Following its recent launch in the European Union, 48 week follow-up on the new HIV fusion inhibitor T-20 (enfuvirtide, Fuzeon) in people with heavy drug experience was presented as a Late Breaker at the close of the 2nd International AIDS Society Conference on HIV Pathogenesis and Treatment in Paris today. The results, from the TORO 1 and 2 studies, support earlier data from 24 weeks follow-up.
The TORO studies randomized close to one thousand people with documented resistance to drugs from each of the three main classes, and viral load above 5,000 copies, to receive antiretroviral therapy consisting of an optimized background regimen with or without T-20. T-20 is given as a twice daily, self-administered subcutaneous injection. In this advanced patient group, the median baseline viral load was over 100,000 copies, and the median CD4 was 92 cells.
A paper from Lalezari and colleagues, in the New England Journal of Medicine earlier this year, reported 24 week results from TORO 1, which were broadly similar to the findings of its sister study, TORO 2. After six months on study treatment, those receiving T-20 were more likely to have sustained a fall in viral load of at least one log, and to have viral load suppressed below both the 400 and 50 copy cut-off. Data to 48 weeks were presented by David Cooper for the first time today.
By an intent to treat analysis, where both discontinuation and virological failure were considered to be failures, 37.4% of the T-20 arm had a viral load reduced by at least one log from their baseline value after 48 weeks, compared to 17.1% of those on optimized background alone. Proportions with viral load below 400 copies were 30.4% versus 12.0% in favour of T-20. 18.3% and 7.8% reached the below 50 cut-off; a tough measure for people with such heavy drug experience. The 48 week CD4 change was an average of 91 cells in T-20 recipients, and 45 cells in the control arm. Median time to virological failure was 32 weeks in the T-20 arm, and 11 weeks in the other. Each of these differences are significant.
The most common adverse events associated with T-20 use are problematic reactions such as pain, soreness and redness around the injection site; termed injection site reactions. These typically occur within the first weeks of administration and, as data presented today indicate, persist throughout time on therapy. Between fifty and sixty per cent of T-20 users in TORO 1 and 2 reported mild tenderness at the injection site at any clinic visit; around 20% reported moderate pain; and 1-3% reported severe pain.

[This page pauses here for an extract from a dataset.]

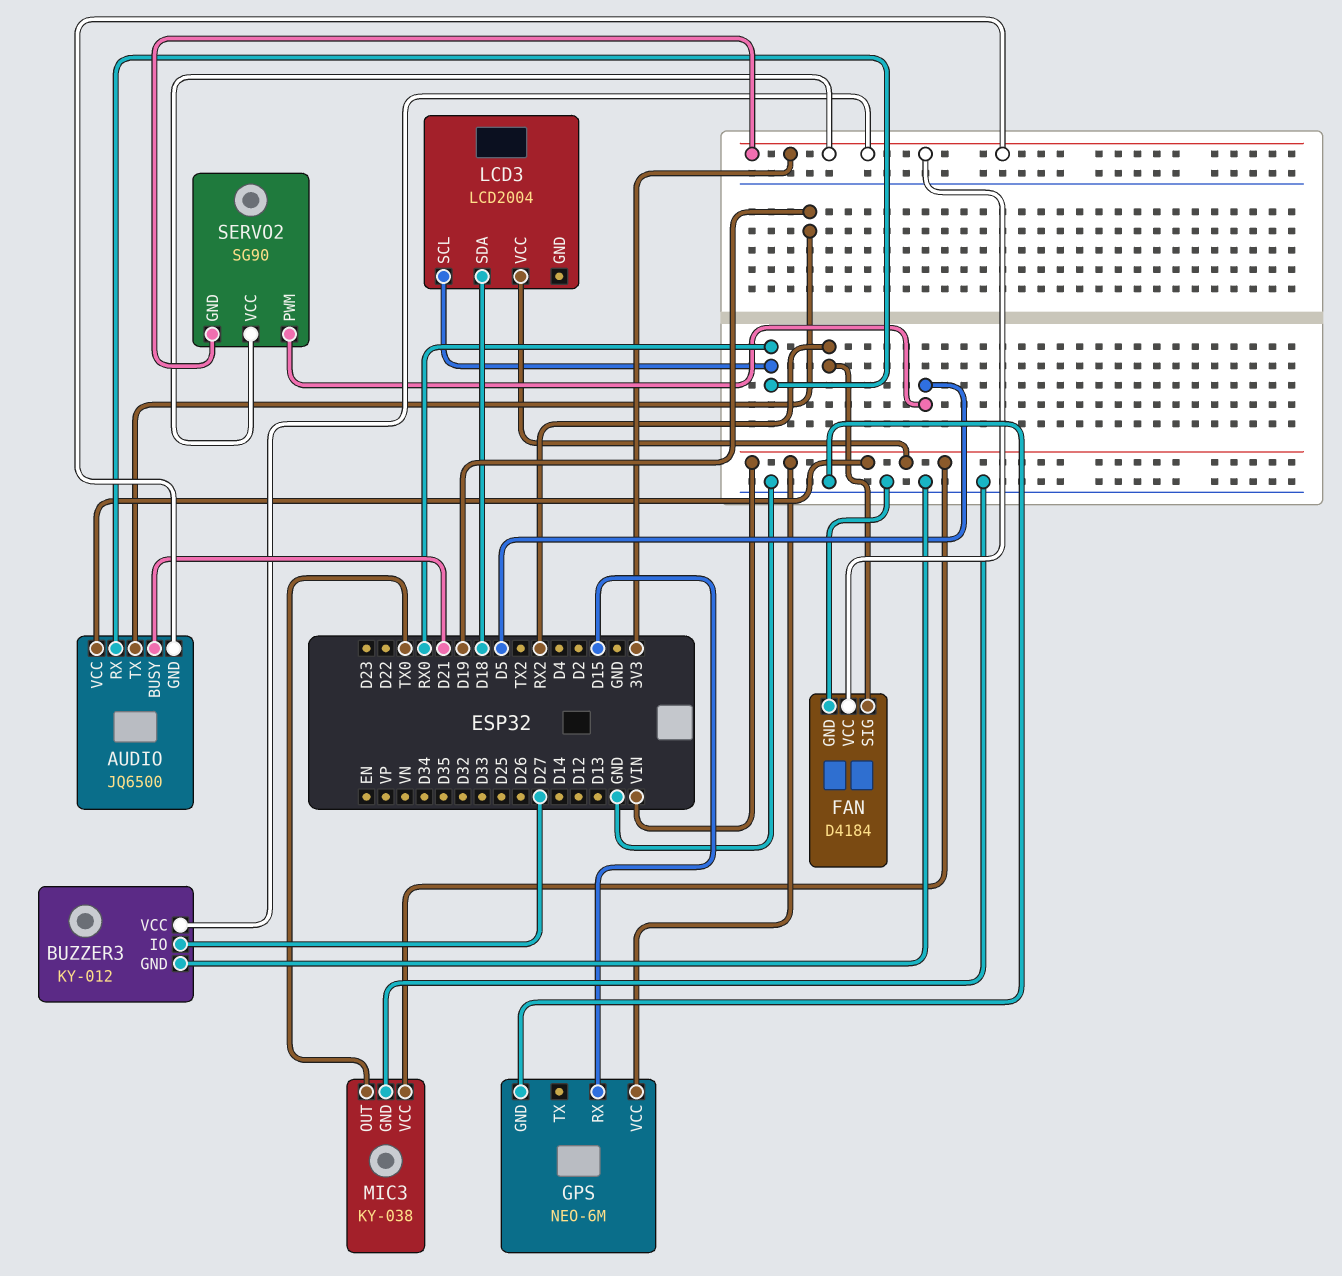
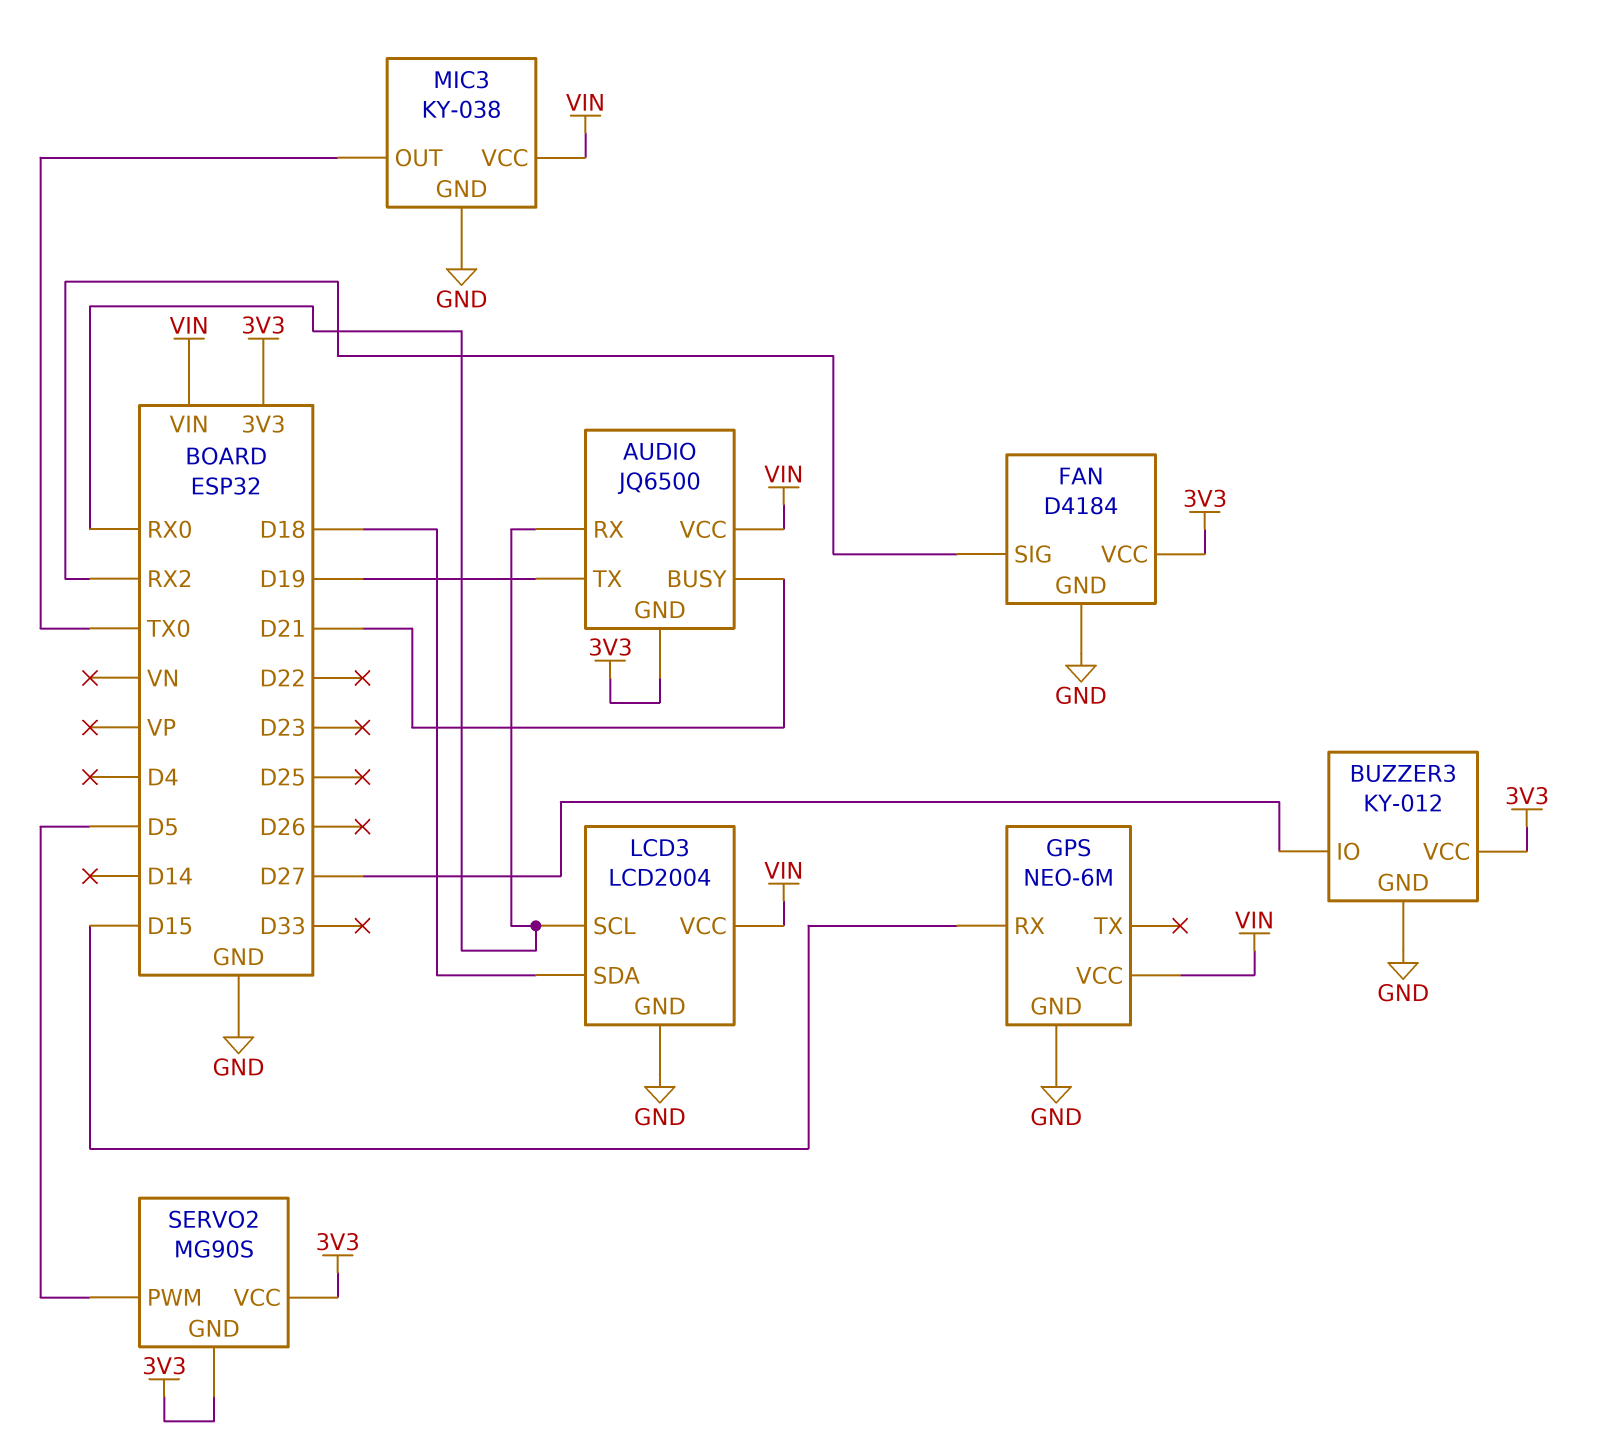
LCD3 pin GND: none -> GND
SERVO2: SG90 -> MG90S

Bacterial pneumonia and lymphadenopathy (swollen glands) were also reported more frequently in T-20 users, occurrences which are so far unexplained, but which manufacturer Roche has promised to explore further in post-marketing studies. Bacterial pneumonia occurred in 6.6% of T-20 recipients in TORO, and in 0.6% of the control arm. Presenting the results, Professor David Cooper of the University of New South Wales, Sydney, said that he believed lymphadenopathy to be a result of the large amount of foreign protein injected by T-20 users over time (T-20 is a peptide).
Roche turn up more drug supply
Following their announcement in February that, owing to the complexity of the production process and scarcity of raw materials, T-20 would be priced at close to £13,000 per year, Roche chose yesterday to make public their unexpectedly rapid progress in manufacturing supplies of the drug. Having forecast in Spring that this year’s output would stretch to just 12-15,000 patients, it seems Roche now expect to have enough T-20 for 18,000 people by the end of this year.
Cooper D et al. Enfuvirtide TORO studies: 48 week results confirm 24 week findings. 2nd IAS Conferenec on HIV Pathogenesis and Treatment, Paris July 13-16, LB2, 2003.